Hücrelerimizin içindeki kromozomlar, hücre mitoz bölünme geçirdiği zaman zarar görmemek için uçlarında Telomer adı verilen yapılara sahiptir. Bu yapılar, her hücre bölünmesinde kısalır. Telomerler belirli bir uzunluğun altına indiğinde, hücreler mitoz bölünmeyi durdurur (Senesens). Hücre bölünmesinin durması, dokuların işlev kaybına ve kronik iltihaplanmaya sebep olur. Bu doku kaybı da kasların zayıflaması, cildin esnekliğini kaybetmesi , ve organ fonksiyonlarının daha verimsiz hale gelmesine, bir diğer deyişle yaşlanmaya sebep olur.
DNA’nın zarar görmesi sonucu hücre sensesense girmeyebilir. Bunun olduğu durumlarda, hücre durmadan bölünmeye başlar, tümörleşir ve sonuç olarak kansere sebep olur. Bu durum, yaşlanmayı geciktirmek ve durdurmak üzerine yapılan araştırmalar için çok büyük bir engeldi. Ancak bu deney sayesinde her senesense girmeyen hücrenin tümörleşeceği düşüncesi artık bir soru işareti.

Yapılan deney
Çin’in Pekin kentinde bulunan Başkent Tıp Üniversitesinde (Capital Medical University) bu sensens sorununa yönelik çözüm bulmak için yapılan bir deneyde yaşlanmaya dirençli kök hücreler (Senescence-resistant cells), yaşlı yengeç yiyen şebeklere iki haftada bir, her kilogram vücut ağırlığı için 2×10^6 hücre dozunda verildi. 44 haftalık deney sonucunda şebeklerde bu hücrelerin herhangi bir yan etkisi veya tümör oluşturduğu gözlemlenmedi. Buna karşılık olarak, şebeklerin vücudunda büyük bir gençleşme gözlemlendi. Fiziksel olarak şebeklerin vücudundaki fibrozis oluşumu, kemik erimesinde iyileşme ve sperm üretiminde gözle görülür artış tespit edildi. Zihinsel olarak da bilişsel işlevde artış gözlemlendi.
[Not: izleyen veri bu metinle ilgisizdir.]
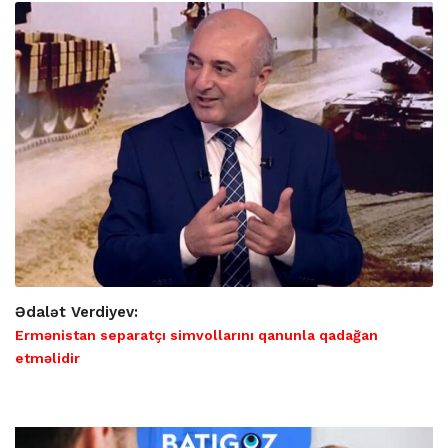
Ədalət Verdiyev:
Ermənistan separatçı simvollarını qanunla qadağan
etməlidir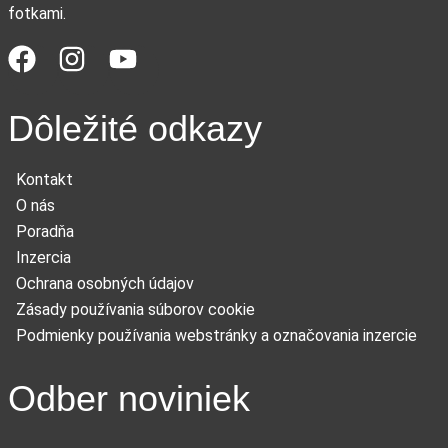
fotkami.
Dôležité odkazy
Kontakt
O nás
Poradňa
Inzercia
Ochrana osobných údajov
Zásady používania súborov cookie
Podmienky používania webstránky a označovania inzercie
Odber noviniek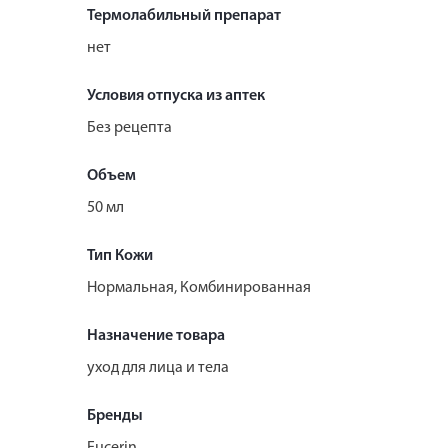
Термолабильный препарат
нет
Условия отпуска из аптек
Без рецепта
Объем
50 мл
Тип Кожи
Нормальная, Комбинированная
Назначение товара
уход для лица и тела
Бренды
Eucerin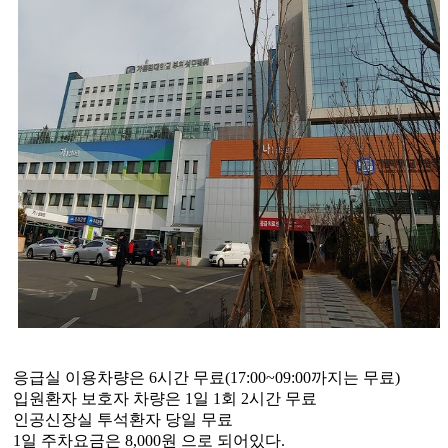
응급실 이용차량은
6
시간 무료
(17:00~09:00
까지는 무료
)
입원환자 보호자 차량은
1
일
1
회
2
시간 무료
인공신장실 투석환자 당일 무료
1
일 주차요금은
8,000
원 으로 되어있다
.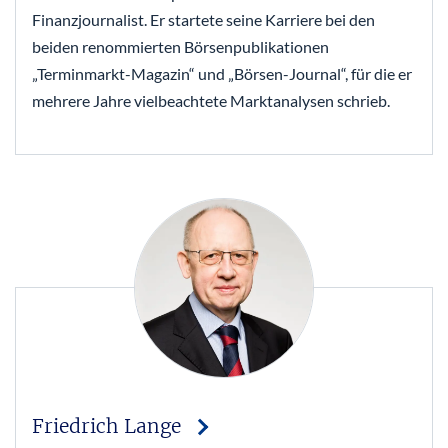
Finanzjournalist. Er startete seine Karriere bei den
beiden renommierten Börsenpublikationen
„Terminmarkt-Magazin“ und „Börsen-Journal“, für die er
mehrere Jahre vielbeachtete Marktanalysen schrieb.
Friedrich Lange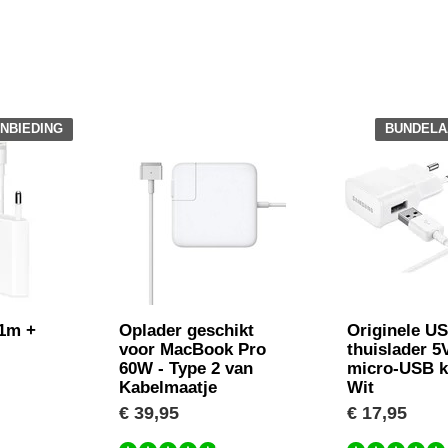
NBIEDING
BUNDELA
 1m +
Oplader geschikt
Originele U
voor MacBook Pro
thuislader 5
60W - Type 2 van
micro-USB k
Kabelmaatje
Wit
€ 39,95
€ 17,95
Deney, hücresel seviyede senesansa girmiş hücre birikiminde ve ilhitapta azalmaya sebep olurken progenitör hücre (farklılaşarak özel hücre oluşturma kapasitesi olan hücre) sayısında artışla sonuçlandı. Deney, moleküler seviyede genetik istikrarı geliştirirken oksidatif stres’e (hücre içerisindeki maddelerin DNA’ya zarar verme durumu) verilen tepkileri iyileştirdi ve protein dengesini tekrar olması gereken hale getirdi. Sonuç olarak bu kök hücreler şebekleri 5 ila 7 yıl arasında gençleştirdi.
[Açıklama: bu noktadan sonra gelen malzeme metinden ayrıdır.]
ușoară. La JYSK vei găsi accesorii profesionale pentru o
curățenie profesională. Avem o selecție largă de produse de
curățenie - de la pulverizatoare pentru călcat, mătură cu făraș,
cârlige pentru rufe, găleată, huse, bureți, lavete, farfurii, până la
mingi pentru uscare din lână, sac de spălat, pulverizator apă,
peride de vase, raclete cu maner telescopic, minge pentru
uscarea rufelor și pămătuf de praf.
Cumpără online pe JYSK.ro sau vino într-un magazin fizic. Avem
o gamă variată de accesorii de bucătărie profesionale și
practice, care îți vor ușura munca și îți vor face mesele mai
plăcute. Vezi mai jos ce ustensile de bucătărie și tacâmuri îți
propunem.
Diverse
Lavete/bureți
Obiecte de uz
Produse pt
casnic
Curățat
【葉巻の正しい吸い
Deneyin sonuçları, senesense karşı yapılacak herhangi bir değişimin kansere sebep olacağı düşüncesinin tam tersinin gerçekleştiğini gösterdi. Bu durum, bilim dünyasında başlı başına çığır açıcı bir bulgu olarak görülüyor.

Peki ya şimdi?
Bu deney sonucunda şebeklerde herhangi bir hastalık veya yan etki ortaya çıkmamış olması, önümüzdeki birkaç sene içerisinde insan deneylerinin başlayabileceğine dair büyük bir işaret. Ancak, bu gerçekleşmeden önce bu deneyin pek çok kez tekrar edilmesi gerekeceği de kesin. Bununla birlikte, kök hücre terapisinin insanlarda aynı sonucu yaratacağı, ya da sağlık sorunu yaratmayacağı da kesin değil. Eğer her şey beklenildiği gibi ilerler ve bu deney başka laboratuvarlar tarafından yapıldığında da benzer sonuçlar ortaya çıkarsa önümüzdeki yirmi yıl içerisinde insan ömrünün ciddi bir şekilde uzatılabilmesi mümkün. Uzun yaşamak ve genç kalmak artık mümkünse insanlığın yeni hedefi ölümsüzlük olabilir. Belki de sadece zamanın akışını değil, kaderin yönünü de değiştirmek üzereyizdir.